De plus, il a déclaré que l’assistante du secrétaire d’État rencontrerait des civils soudanais et des représentants de haut niveau des gouvernements régionaux ainsi que de l’Autorité intergouvernementale pour le développement (IGAD) de l’Afrique de l’Est et de la Commission de l’Union africaine.
Le secrétaire général adjoint des Nations Unies aux affaires humanitaires, Mark Lowcock, a déclaré lundi que le Soudan vivait une « guerre civile brutale » de la pire espèce. Lowcock a ajouté dans une déclaration à l’Associated Press que « le monde a besoin d’un nouveau forum pour des pourparlers visant à obtenir un cessez-le-feu au Soudan ».
L’armée soudanaise, dirigée par Abdel Fattah al-Burhan, et les Forces de soutien rapide, dirigées par Mohamed Hamdan Dogolo « Hemeti », s’accusent mutuellement d’avoir déclenché les combats depuis la mi-avril et d’avoir commis des violations lors d’une série de cessez-le-feu qui n’ont pas réussi à mettre fin aux affrontements, entraînant plus de 3 000 décès, principalement des civils, et plus de 2,8 millions de personnes déplacées à l’intérieur et à l’extérieur du pays, selon le ministère de la Santé et les Nations Unies.

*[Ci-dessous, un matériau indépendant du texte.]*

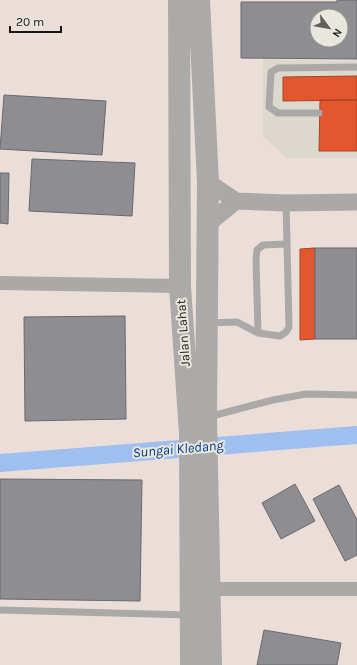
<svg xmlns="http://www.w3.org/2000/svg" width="357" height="665" font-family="Karla,sans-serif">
  <rect width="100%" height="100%" fill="#e6e5e1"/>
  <path fill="#dcd8cd" d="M 263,59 L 357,61 L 357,158 L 286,158 L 263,137 Z"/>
  <path fill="#ebddd7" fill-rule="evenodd" d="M 0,0 L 357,0 L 357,61 L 263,59 L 263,136 L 286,158 L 357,158 L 357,665 L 0,665 ZM 317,16 L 341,16 L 341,40 L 317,40 Z"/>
  <path fill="#e4572e" stroke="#a64426" d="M 357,76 L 357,100 L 283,101 L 283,77 Z
    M 320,100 L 357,100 L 357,151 L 319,151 Z
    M 315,248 L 315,339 L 300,340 L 300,249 Z"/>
  <path fill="#8d8d92" stroke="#6a696c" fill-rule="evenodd" d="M 337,0 L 357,0 L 357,59 L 241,58 L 241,2 L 337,2 ZM 317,16 L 341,16 L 341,40 L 317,40 Z
    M 4,95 L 106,101 L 102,155 L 0,149 Z
    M 32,159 L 135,163 L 132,216 L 29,211 Z
    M 0,173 L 9,173 L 8,224 L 0,223 Z
    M 315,248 L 357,248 L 357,339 L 315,339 Z
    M 125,316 L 126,419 L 25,421 L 24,317 Z
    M 0,479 L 142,480 L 140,601 L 0,599 Z
    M 295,484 L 315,521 L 281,539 L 262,503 Z
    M 339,485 L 357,520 L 357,555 L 345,561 L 313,499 Z
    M 264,630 L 341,643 L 337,665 L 257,665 Z"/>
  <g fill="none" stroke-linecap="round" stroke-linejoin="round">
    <path stroke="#9fbff0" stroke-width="18" d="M 0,463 L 357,435"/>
    <path stroke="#aaa9a7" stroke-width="7" d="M 319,113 L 278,113 L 269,107 L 271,72 L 278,68 L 357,67
      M 208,323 L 237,322 L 258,333 L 280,336 L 286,332 L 289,327 L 286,203
      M 258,333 L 256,259 L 257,250 L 263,245 L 287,244
      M 208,417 L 273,400 L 306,394 L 357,395
      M 0,610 L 188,615"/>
    <path stroke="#aaa9a7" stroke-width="14" d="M 0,283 L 180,286
      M 210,589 L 357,589"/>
    <path stroke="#aaa9a7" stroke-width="17" d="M 208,182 L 236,201 L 286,203 L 357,202
      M 208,224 L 236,201"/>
    <path stroke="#acaaa9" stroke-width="22" d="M 179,0 L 180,286 L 190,434 L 191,665
      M 199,0 L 208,182 L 206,418 L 211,665"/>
  </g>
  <g text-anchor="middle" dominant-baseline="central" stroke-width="4" stroke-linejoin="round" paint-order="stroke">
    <g font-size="13" fill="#171613" stroke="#e9e6de">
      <text transform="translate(183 333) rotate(-94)">Jalan Lahat</text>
    </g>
    <g font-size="14" font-style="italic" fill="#003a8b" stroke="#e9e6de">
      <text transform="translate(178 449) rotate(-5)">Sungai Kledang</text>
    </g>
  </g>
  <g transform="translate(329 28) rotate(122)"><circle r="19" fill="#e9e6de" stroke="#95938d"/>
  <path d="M0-3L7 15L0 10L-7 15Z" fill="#5f5e5b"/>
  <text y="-6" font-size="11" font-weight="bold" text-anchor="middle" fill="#171613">N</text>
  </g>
  <path d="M10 26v6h51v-6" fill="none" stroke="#171613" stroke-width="2"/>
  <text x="16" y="26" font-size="12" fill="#171613" stroke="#e9e6de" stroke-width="3" paint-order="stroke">20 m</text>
</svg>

Parmi les commandants, des désaccords persistent, notamment sur le calendrier de mise en œuvre d’une fusion proposée des Forces de soutien rapide au sein de l’armée, ce qui constitue une disposition essentielle dans un accord attendu pour transférer le pouvoir aux civils pendant la période de transition. Al-Burhan, lorsqu’il était allié à Hemetti, a pris des mesures en 2021, notamment la dissolution du Conseil des ministres et du Conseil souverain de transition.

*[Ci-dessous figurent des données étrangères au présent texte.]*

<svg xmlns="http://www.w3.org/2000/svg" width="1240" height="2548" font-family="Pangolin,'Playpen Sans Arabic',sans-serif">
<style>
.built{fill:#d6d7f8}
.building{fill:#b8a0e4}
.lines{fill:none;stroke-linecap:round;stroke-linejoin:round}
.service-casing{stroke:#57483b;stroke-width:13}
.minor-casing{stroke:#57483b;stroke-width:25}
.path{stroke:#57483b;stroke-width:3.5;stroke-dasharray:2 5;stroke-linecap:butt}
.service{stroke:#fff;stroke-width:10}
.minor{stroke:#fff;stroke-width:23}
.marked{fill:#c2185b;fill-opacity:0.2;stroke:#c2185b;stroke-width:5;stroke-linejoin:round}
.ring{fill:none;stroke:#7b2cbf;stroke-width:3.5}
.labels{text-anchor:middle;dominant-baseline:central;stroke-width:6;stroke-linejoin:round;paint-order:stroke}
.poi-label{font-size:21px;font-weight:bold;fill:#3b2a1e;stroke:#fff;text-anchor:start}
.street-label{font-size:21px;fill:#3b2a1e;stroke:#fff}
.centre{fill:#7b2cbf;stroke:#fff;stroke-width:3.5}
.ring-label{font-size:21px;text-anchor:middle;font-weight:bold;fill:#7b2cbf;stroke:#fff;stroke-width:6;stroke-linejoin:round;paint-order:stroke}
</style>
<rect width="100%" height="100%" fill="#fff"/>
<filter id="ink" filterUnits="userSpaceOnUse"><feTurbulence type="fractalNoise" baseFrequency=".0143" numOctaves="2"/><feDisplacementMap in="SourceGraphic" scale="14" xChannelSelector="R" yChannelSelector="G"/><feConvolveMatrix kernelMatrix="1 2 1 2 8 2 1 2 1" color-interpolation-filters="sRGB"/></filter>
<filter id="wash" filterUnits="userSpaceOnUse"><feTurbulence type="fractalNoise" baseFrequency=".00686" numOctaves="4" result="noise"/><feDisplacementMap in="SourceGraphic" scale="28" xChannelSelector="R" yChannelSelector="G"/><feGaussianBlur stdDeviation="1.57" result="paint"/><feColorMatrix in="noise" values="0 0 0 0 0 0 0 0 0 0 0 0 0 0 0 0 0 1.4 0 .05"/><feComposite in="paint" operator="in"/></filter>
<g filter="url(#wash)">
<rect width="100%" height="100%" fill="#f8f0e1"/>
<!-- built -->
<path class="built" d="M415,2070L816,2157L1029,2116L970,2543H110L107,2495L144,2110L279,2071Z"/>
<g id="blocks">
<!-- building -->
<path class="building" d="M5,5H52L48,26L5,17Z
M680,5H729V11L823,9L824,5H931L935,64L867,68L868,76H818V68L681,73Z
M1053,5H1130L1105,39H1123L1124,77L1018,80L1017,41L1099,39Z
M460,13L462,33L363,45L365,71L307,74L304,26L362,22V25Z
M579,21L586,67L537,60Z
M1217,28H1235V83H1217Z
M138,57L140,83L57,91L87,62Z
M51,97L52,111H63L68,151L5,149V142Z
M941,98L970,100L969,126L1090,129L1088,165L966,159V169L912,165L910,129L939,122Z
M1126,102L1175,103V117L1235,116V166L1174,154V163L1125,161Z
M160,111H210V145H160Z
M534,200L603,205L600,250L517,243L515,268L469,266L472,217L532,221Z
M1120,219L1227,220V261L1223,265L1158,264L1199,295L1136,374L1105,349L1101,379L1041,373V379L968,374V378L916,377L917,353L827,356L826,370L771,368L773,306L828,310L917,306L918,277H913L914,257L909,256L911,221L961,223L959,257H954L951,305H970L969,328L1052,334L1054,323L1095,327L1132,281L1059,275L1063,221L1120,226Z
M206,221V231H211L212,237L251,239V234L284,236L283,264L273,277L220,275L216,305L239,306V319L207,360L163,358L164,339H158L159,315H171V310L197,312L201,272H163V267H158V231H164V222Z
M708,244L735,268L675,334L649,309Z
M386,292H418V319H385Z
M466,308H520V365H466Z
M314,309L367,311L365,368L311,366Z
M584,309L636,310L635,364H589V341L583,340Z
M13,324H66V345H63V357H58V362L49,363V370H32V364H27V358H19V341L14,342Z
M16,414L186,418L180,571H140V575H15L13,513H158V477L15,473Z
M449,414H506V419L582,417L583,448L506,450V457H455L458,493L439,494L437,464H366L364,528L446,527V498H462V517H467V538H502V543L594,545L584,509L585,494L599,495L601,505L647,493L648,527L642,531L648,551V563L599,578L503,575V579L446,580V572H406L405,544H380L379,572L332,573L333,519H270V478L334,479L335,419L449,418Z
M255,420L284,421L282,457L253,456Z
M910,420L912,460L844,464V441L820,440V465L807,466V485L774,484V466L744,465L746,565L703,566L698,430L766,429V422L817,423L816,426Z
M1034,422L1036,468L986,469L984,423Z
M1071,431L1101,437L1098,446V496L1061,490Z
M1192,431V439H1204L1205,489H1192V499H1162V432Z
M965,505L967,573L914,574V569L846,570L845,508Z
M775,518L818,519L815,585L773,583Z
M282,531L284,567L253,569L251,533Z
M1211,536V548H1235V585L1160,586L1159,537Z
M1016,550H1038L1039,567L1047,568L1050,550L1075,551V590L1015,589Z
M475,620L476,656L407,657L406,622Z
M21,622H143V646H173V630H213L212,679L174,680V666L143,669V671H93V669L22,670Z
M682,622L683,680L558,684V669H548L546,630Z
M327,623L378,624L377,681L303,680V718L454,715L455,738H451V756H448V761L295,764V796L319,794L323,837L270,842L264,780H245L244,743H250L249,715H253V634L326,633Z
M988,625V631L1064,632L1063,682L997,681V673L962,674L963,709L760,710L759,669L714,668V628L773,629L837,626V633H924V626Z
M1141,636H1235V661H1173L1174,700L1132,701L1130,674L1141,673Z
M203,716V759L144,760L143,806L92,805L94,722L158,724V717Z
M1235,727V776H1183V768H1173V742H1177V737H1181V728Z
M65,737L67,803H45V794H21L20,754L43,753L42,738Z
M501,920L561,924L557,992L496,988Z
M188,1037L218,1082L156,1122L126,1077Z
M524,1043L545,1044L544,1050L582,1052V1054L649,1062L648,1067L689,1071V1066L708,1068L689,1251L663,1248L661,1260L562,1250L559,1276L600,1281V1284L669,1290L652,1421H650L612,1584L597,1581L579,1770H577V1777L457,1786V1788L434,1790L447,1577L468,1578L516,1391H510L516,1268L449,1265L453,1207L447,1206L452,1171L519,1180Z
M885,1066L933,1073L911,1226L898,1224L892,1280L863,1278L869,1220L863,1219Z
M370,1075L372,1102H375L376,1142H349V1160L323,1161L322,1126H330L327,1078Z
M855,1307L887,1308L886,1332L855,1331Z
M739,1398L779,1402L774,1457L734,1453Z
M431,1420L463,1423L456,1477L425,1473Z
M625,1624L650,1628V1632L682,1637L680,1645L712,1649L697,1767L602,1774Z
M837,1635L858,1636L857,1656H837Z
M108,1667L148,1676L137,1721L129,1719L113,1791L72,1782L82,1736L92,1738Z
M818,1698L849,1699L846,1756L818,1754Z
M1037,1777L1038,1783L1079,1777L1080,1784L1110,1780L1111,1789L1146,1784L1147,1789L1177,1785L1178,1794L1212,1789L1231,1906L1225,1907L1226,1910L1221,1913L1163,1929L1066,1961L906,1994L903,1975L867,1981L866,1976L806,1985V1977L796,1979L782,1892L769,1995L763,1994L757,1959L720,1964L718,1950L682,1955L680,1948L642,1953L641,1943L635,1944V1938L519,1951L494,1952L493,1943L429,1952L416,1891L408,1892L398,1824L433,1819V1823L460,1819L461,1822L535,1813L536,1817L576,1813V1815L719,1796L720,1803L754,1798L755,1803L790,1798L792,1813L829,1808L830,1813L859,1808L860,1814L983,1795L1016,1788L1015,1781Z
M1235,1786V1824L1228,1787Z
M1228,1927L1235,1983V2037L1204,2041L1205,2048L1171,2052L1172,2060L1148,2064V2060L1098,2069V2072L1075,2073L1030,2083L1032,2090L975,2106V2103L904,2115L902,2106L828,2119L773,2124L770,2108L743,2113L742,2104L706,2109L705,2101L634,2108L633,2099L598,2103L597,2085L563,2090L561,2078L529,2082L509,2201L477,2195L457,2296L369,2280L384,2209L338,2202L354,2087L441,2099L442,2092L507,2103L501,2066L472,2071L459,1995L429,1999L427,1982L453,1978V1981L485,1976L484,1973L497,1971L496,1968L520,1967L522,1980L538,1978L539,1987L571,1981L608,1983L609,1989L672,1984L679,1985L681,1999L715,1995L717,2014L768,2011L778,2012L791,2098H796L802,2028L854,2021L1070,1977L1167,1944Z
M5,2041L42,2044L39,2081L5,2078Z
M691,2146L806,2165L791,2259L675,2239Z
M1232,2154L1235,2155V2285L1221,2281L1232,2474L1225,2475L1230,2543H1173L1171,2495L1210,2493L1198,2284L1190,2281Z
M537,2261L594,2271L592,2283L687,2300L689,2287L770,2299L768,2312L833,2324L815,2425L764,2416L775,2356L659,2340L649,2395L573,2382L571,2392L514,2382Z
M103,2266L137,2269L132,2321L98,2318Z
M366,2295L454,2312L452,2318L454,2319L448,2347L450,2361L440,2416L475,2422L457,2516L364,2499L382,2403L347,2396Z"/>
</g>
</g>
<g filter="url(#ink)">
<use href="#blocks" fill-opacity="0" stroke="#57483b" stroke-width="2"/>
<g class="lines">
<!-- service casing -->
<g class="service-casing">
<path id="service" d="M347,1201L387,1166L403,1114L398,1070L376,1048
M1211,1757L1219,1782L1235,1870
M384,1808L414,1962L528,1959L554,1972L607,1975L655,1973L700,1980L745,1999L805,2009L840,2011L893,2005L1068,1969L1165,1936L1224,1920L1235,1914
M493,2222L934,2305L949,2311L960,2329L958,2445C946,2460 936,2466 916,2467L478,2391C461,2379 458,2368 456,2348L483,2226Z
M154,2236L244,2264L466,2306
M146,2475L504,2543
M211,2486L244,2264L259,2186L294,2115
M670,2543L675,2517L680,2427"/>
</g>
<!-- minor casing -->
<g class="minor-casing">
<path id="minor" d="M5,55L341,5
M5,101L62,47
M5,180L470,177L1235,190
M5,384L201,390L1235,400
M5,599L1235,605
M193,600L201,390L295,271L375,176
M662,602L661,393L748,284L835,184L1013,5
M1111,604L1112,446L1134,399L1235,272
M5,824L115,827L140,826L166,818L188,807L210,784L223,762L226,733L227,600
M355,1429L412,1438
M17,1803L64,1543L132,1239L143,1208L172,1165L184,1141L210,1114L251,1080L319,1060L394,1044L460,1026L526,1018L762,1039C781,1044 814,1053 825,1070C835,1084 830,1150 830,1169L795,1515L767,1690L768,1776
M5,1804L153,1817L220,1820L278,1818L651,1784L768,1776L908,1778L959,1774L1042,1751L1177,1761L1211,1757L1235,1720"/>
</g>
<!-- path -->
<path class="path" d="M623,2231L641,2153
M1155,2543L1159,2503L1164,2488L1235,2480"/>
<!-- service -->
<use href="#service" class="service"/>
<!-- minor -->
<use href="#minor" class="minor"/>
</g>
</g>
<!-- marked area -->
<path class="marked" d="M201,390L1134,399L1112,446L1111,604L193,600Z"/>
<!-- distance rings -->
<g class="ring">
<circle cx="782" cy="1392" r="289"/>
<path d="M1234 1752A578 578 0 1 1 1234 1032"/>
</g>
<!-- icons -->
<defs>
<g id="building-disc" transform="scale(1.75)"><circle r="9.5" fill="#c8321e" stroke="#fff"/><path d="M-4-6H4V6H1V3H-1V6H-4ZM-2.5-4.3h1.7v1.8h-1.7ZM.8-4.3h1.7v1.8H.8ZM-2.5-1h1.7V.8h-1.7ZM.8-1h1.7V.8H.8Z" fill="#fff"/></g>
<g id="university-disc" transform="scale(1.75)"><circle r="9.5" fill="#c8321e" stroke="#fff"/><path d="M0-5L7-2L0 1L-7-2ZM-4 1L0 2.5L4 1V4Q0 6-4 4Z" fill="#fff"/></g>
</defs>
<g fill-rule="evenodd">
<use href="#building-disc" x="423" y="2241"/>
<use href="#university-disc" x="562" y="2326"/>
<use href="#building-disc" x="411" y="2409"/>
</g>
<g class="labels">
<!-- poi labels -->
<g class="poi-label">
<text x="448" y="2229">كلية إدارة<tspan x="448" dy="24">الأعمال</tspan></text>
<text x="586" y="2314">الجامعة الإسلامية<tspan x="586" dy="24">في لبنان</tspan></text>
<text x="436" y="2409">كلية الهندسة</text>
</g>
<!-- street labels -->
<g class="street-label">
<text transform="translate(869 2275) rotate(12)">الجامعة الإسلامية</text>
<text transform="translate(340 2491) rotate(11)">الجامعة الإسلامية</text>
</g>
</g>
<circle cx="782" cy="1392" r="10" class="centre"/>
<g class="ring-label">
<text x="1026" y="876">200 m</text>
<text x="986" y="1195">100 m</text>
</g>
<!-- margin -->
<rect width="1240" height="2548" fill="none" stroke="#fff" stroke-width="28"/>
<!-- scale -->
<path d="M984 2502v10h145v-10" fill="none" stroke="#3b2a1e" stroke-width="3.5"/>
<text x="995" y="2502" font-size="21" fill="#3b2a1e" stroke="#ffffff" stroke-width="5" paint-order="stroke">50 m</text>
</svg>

Les opposants considèrent ces actions comme un « coup d’État militaire » contre la période de transition qui a commencé après la destitution d’Omar al-Bachir de la présidence (1989-2019), tandis qu’al-Burhan déclare que ses actions visent à « corriger le cours de la période de transition » et promet de rétablir le pouvoir aux civils par le biais d’élections ou d’un consensus national.